Rain is one thing, wind is way-another. I never really feel comfortable with wind howling, living too long in tornado country back east, maybe.
These storms are indeed called ‘rivers‘ for good reason — moisture comes funneling out of the warm southern Pacific as if in one continuous flow, no breaks or recess time in the falling rain, from sprinkle to downpour. Day and night, and for days at a time.
Meanwhile, our normal, conventional rainstorms here usually come from the north, out of the Gulf of Alaska, or the Bering Sea, or somewhere up there, and although there’s much more of a chill in the air, these systems have breaks, small islands of sometimes clear, sparkling sunshine in the midst of the weather cells. In spring and summer (or even all seasons), these breaks can be incredibly beautiful, stunning to the senses.
Yet in all these buckets of rivers of rain, the California drought won’t really benefit — via Scientific American, also this morning:
But while the rain is a welcome change, the fact that it has been so dry means that “the soil and the ground is going to soak up a lot of this water,” and reservoirs won’t benefit as much as if it had been a normal, wetter winter before this, White said.
Another downside is that the storm is very warm, as it is pulling moisture from the tropics near Hawaii, so any snow that falls will only be at high elevations in the Sierra Nevada range.
The snowpack that accumulates in the winter months is a critical part of California’s water supply, slowly melting and refilling reservoirs in the spring and summer, and it is needed across a wider swath of the mountains.
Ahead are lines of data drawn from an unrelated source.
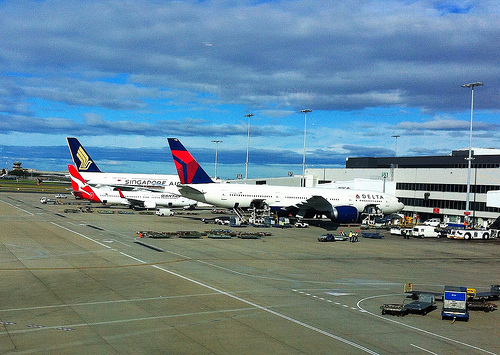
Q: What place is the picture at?
A: It is at the airport.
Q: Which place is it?
A: It is an airport.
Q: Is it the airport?
A: Yes, it is the airport.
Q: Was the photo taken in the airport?
A: Yes, it was taken in the airport.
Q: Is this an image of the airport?
A: Yes, it is showing the airport.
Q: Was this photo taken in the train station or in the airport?
A: It was taken at the airport.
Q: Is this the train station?
A: No, it is the airport.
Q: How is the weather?
A: It is cloudy.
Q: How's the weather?
A: It is cloudy.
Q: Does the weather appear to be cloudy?
A: Yes, it is cloudy.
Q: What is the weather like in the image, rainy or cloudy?
A: It is cloudy.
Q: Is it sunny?
A: No, it is cloudy.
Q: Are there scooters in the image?
A: No, there are no scooters.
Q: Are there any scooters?
A: No, there are no scooters.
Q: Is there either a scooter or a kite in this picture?
A: No, there are no scooters or kites.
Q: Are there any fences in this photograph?
A: No, there are no fences.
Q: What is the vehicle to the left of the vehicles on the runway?
A: The vehicle is a van.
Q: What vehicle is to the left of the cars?
A: The vehicle is a van.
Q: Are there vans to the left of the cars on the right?
A: Yes, there is a van to the left of the cars.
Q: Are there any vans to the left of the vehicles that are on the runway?
A: Yes, there is a van to the left of the cars.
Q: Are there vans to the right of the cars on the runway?
A: No, the van is to the left of the cars.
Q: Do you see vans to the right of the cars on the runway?
A: No, the van is to the left of the cars.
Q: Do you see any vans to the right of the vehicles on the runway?
A: No, the van is to the left of the cars.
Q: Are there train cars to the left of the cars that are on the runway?
A: No, there is a van to the left of the cars.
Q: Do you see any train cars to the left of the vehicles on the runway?
A: No, there is a van to the left of the cars.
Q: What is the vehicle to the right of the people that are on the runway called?
A: The vehicle is a van.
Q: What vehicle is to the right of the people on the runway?
A: The vehicle is a van.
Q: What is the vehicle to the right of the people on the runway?
A: The vehicle is a van.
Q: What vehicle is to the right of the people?
A: The vehicle is a van.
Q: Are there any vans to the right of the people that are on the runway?
A: Yes, there is a van to the right of the people.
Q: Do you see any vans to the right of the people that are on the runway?
A: Yes, there is a van to the right of the people.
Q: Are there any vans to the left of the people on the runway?
A: No, the van is to the right of the people.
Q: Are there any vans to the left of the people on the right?
A: No, the van is to the right of the people.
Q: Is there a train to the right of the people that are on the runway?
A: No, there is a van to the right of the people.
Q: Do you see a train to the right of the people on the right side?
A: No, there is a van to the right of the people.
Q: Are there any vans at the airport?
A: Yes, there is a van at the airport.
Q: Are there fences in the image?
A: No, there are no fences.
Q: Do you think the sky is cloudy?
A: Yes, the sky is cloudy.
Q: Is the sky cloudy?
A: Yes, the sky is cloudy.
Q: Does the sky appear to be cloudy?
A: Yes, the sky is cloudy.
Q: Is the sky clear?
A: No, the sky is cloudy.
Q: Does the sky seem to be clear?
A: No, the sky is cloudy.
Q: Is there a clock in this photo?
A: No, there are no clocks.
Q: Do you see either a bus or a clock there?
A: No, there are no clocks or buses.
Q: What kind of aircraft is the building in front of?
A: The building is in front of the airplane.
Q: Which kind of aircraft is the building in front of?
A: The building is in front of the airplane.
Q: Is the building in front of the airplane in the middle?
A: Yes, the building is in front of the airplane.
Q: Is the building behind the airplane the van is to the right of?
A: No, the building is in front of the plane.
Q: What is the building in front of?
A: The building is in front of the plane.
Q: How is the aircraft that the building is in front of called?
A: The aircraft is an airplane.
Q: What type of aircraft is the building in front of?
A: The building is in front of the airplane.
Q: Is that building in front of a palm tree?
A: No, the building is in front of an airplane.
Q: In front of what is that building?
A: The building is in front of the airplane.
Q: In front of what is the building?
A: The building is in front of the airplane.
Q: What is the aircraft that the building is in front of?
A: The aircraft is an airplane.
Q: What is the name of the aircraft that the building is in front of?
A: The aircraft is an airplane.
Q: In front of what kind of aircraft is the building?
A: The building is in front of the airplane.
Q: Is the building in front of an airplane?
A: Yes, the building is in front of an airplane.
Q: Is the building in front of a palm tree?
A: No, the building is in front of an airplane.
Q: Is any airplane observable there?
A: Yes, there is an airplane.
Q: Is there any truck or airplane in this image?
A: Yes, there is an airplane.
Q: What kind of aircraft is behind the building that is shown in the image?
A: The aircraft is an airplane.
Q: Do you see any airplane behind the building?
A: Yes, there is an airplane behind the building.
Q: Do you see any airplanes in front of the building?
A: No, the airplane is behind the building.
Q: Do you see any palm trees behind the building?
A: No, there is an airplane behind the building.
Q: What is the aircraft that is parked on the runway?
A: The aircraft is an airplane.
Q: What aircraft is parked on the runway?
A: The aircraft is an airplane.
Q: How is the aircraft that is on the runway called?
A: The aircraft is an airplane.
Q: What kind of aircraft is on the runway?
A: The aircraft is an airplane.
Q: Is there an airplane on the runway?
A: Yes, there is an airplane on the runway.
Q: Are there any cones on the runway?
A: No, there is an airplane on the runway.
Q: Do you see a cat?
A: No, there are no cats.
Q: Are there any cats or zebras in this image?
A: No, there are no cats or zebras.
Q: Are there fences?
A: No, there are no fences.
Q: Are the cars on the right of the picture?
A: Yes, the cars are on the right of the image.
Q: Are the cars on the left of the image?
A: No, the cars are on the right of the image.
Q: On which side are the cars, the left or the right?
A: The cars are on the right of the image.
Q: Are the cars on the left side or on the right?
A: The cars are on the right of the image.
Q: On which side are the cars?
A: The cars are on the right of the image.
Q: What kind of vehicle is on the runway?
A: The vehicles are cars.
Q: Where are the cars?
A: The cars are on the runway.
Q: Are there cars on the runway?
A: Yes, there are cars on the runway.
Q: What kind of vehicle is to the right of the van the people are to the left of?
A: The vehicles are cars.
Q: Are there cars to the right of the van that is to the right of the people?
A: Yes, there are cars to the right of the van.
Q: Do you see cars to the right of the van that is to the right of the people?
A: Yes, there are cars to the right of the van.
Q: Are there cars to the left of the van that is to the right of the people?
A: No, the cars are to the right of the van.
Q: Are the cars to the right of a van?
A: Yes, the cars are to the right of a van.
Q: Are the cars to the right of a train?
A: No, the cars are to the right of a van.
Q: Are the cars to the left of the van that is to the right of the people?
A: No, the cars are to the right of the van.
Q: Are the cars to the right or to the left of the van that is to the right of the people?
A: The cars are to the right of the van.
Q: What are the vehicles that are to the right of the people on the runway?
A: The vehicles are cars.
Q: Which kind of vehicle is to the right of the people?
A: The vehicles are cars.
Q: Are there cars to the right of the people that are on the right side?
A: Yes, there are cars to the right of the people.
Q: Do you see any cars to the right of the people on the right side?
A: Yes, there are cars to the right of the people.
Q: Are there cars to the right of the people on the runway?
A: Yes, there are cars to the right of the people.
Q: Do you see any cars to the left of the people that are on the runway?
A: No, the cars are to the right of the people.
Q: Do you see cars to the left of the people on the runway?
A: No, the cars are to the right of the people.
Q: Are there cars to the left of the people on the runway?
A: No, the cars are to the right of the people.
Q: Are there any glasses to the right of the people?
A: No, there are cars to the right of the people.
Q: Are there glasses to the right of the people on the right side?
A: No, there are cars to the right of the people.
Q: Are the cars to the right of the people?
A: Yes, the cars are to the right of the people.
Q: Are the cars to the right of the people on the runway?
A: Yes, the cars are to the right of the people.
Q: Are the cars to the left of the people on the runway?
A: No, the cars are to the right of the people.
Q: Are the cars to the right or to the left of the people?
A: The cars are to the right of the people.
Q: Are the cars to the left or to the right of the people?
A: The cars are to the right of the people.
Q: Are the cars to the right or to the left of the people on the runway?
A: The cars are to the right of the people.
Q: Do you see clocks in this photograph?
A: No, there are no clocks.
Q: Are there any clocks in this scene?
A: No, there are no clocks.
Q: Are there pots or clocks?
A: No, there are no clocks or pots.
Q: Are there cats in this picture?
A: No, there are no cats.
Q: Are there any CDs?
A: No, there are no cds.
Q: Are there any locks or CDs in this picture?
A: No, there are no CDs or locks.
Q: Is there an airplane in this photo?
A: Yes, there is an airplane.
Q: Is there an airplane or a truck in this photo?
A: Yes, there is an airplane.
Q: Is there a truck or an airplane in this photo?
A: Yes, there is an airplane.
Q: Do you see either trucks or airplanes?
A: Yes, there is an airplane.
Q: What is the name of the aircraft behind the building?
A: The aircraft is an airplane.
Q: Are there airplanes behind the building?
A: Yes, there is an airplane behind the building.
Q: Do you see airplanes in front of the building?
A: No, the airplane is behind the building.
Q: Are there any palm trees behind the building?
A: No, there is an airplane behind the building.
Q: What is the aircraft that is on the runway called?
A: The aircraft is an airplane.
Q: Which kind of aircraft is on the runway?
A: The aircraft is an airplane.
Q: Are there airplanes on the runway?
A: Yes, there is an airplane on the runway.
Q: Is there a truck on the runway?
A: No, there is an airplane on the runway.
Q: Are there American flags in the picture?
A: No, there are no American flags.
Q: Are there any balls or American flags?
A: No, there are no American flags or balls.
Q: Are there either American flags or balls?
A: No, there are no American flags or balls.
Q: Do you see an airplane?
A: Yes, there is an airplane.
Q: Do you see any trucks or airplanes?
A: Yes, there is an airplane.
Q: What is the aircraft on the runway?
A: The aircraft is an airplane.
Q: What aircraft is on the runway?
A: The aircraft is an airplane.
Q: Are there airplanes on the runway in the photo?
A: Yes, there is an airplane on the runway.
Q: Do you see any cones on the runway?
A: No, there is an airplane on the runway.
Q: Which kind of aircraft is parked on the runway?
A: The aircraft is an airplane.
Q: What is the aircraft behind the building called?
A: The aircraft is an airplane.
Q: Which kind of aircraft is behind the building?
A: The aircraft is an airplane.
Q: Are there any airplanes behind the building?
A: Yes, there is an airplane behind the building.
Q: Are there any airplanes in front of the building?
A: No, the airplane is behind the building.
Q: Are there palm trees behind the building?
A: No, there is an airplane behind the building.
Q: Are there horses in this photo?
A: No, there are no horses.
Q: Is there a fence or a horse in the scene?
A: No, there are no horses or fences.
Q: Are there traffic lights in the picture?
A: No, there are no traffic lights.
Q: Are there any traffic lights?
A: No, there are no traffic lights.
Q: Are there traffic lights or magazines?
A: No, there are no traffic lights or magazines.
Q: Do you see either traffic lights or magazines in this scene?
A: No, there are no traffic lights or magazines.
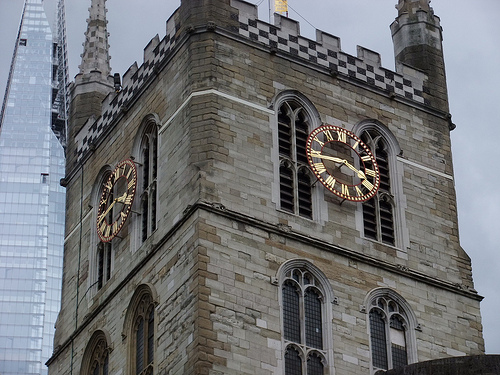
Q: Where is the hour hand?
A: On three.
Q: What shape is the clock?
A: Round.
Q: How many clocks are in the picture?
A: Two.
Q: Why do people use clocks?
A: Tell time.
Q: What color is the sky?
A: Gray.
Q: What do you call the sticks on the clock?
A: Hands.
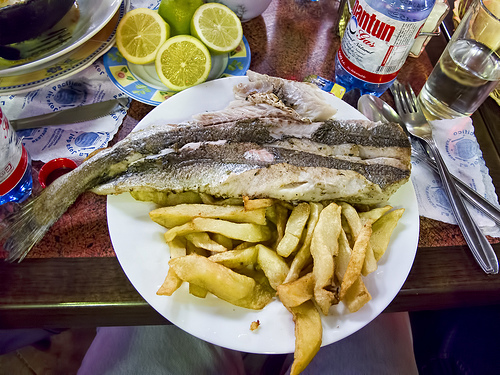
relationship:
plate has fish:
[202, 86, 224, 106] [156, 107, 376, 182]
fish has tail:
[156, 107, 376, 182] [0, 193, 64, 267]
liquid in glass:
[449, 54, 491, 83] [438, 4, 499, 99]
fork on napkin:
[396, 88, 459, 160] [435, 118, 485, 177]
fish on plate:
[156, 107, 376, 182] [202, 86, 224, 106]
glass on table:
[438, 4, 499, 99] [37, 242, 113, 307]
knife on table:
[36, 83, 129, 130] [37, 242, 113, 307]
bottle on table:
[335, 8, 424, 75] [37, 242, 113, 307]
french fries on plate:
[209, 210, 345, 286] [202, 86, 224, 106]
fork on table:
[396, 88, 459, 160] [37, 242, 113, 307]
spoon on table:
[352, 89, 415, 139] [37, 242, 113, 307]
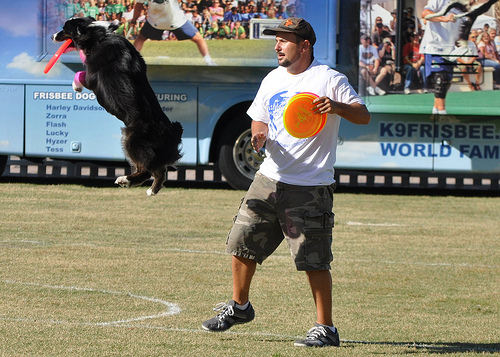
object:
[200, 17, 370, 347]
man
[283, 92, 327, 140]
frisbee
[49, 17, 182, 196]
dog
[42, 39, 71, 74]
frisbee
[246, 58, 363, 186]
shirt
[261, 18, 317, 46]
cap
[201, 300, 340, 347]
shoes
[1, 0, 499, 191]
bus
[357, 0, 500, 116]
picture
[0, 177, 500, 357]
playground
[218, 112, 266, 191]
wheel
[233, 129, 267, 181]
hub cap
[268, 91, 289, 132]
lettering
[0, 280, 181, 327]
lines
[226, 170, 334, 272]
shorts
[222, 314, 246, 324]
stripes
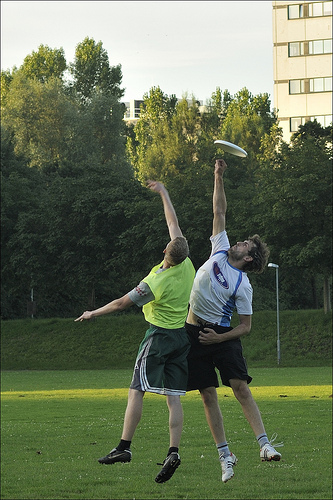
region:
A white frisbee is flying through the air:
[203, 125, 257, 179]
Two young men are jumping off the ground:
[88, 421, 309, 496]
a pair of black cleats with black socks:
[86, 427, 195, 494]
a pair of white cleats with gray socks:
[201, 430, 311, 476]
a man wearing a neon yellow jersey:
[119, 254, 205, 366]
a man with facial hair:
[215, 223, 283, 286]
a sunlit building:
[250, 15, 326, 171]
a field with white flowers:
[15, 374, 104, 495]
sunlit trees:
[9, 28, 296, 183]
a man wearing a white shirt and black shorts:
[192, 211, 272, 367]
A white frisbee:
[210, 130, 255, 163]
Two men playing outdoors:
[75, 139, 284, 482]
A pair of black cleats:
[89, 429, 180, 496]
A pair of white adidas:
[194, 417, 290, 481]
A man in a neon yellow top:
[70, 181, 198, 486]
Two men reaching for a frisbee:
[68, 136, 282, 487]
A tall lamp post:
[264, 257, 291, 365]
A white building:
[265, 0, 329, 139]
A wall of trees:
[0, 38, 323, 310]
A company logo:
[209, 260, 230, 292]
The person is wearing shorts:
[132, 329, 193, 400]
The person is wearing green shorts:
[124, 322, 199, 406]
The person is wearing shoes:
[84, 435, 216, 490]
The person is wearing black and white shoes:
[100, 420, 205, 492]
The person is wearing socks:
[114, 413, 206, 488]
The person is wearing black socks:
[113, 425, 188, 464]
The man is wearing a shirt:
[201, 228, 259, 351]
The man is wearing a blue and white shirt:
[200, 219, 258, 344]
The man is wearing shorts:
[185, 295, 250, 407]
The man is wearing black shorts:
[180, 302, 259, 402]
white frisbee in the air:
[210, 136, 252, 163]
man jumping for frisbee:
[186, 152, 282, 481]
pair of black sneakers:
[96, 444, 185, 483]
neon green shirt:
[141, 255, 193, 332]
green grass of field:
[27, 373, 102, 443]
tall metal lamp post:
[266, 260, 284, 368]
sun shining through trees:
[15, 380, 122, 402]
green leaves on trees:
[24, 104, 109, 255]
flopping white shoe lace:
[267, 428, 285, 450]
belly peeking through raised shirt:
[184, 303, 212, 327]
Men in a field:
[68, 140, 306, 484]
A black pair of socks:
[110, 438, 187, 453]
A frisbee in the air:
[189, 127, 265, 158]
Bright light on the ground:
[0, 380, 332, 402]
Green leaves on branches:
[5, 59, 329, 194]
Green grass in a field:
[5, 432, 331, 499]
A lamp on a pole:
[265, 258, 298, 367]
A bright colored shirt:
[140, 258, 198, 326]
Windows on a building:
[287, 0, 331, 136]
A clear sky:
[4, 4, 271, 80]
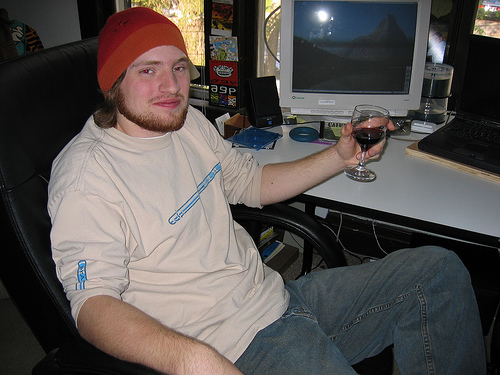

“Sierra snowpack will likely remain near record low values even after heavy precipitation (mostly as rain) this weekend,” Daniel Swain, a Stanford University PhD student who studies extreme weather events, said.
Outlandishly, nature is pissing on us and calling it rain. The process, though, was created and fed within a feedback loop, originating with us shitting on nature, and calling it…sunshine.